For a salesman like him, that is really not a good sign.

Latest update: I couldn’t help but scan Amazon.com for reviews of one of his books – I was not surprised by some of the reviews which included:

“This was a cute book with really great pictures. If you looking for real sales information don’t spend the money on this book.”

“Disappointed again. Surely he sells books – lots of them. But he probably ran out of stories. Not worth the money.”

“Well written with some interesting theories and ideas. But there is nothing here that will help you do your job better, serve your clients and customers better or most importantly go to the bank more often. Some of the ideas and analysis about personality types may be useful to sales managers, but that’s about it. If you’re looking for good nuts and bolts stuff that you can put to use tomorrow look into Schiffman or Sandler.”

and one that hits particularly hard…

“I probably read 100 or more books each year, including a significant number of business and sales books.
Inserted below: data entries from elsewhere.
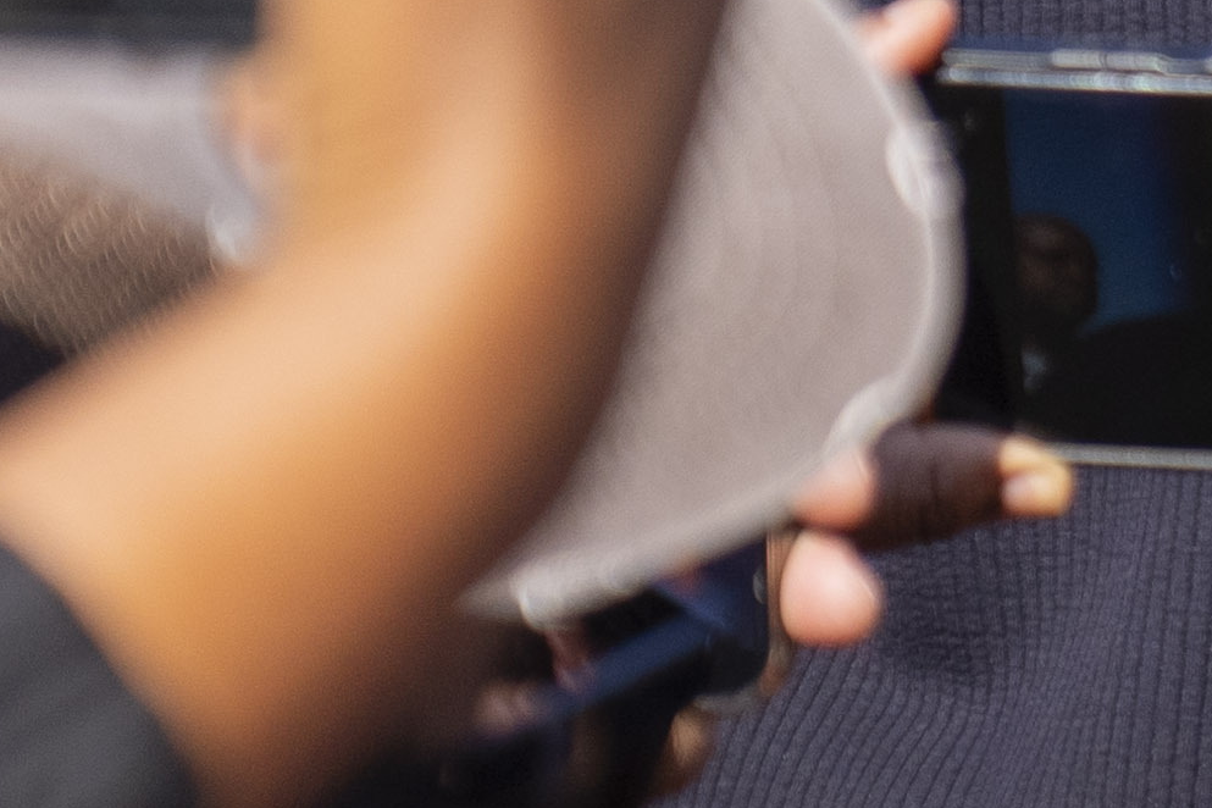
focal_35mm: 594
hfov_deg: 3.5
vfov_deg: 2.3
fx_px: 19996
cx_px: 1328
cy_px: -593
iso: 100
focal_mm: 70
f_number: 2.8
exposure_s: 1/2000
I enjoyed some of Robert Kiyosaki’s other advisor books, but this one really [is bad].

It is full of vague analogies to whatever kind of “dog” you are -the point that you do not have to be aggressive to be in sales is also foolish and false. You can certainly bring your own personality to sales or any other profession, and you SHOULD, but all this psychobabble about “being your own dog” or whatever is just that – silly psychobabbly designed to seperate you from your money and put it in an author’s pocket who really has nothing useful to say.

If you really want to learn something about selling that you can actually USE, read Zig Ziglar’s “Sales 101” or Donald Moine’s “Ultimate Selling Power”.”

Yea sorry dude, guess I’ll save up for another Jack Welch winner.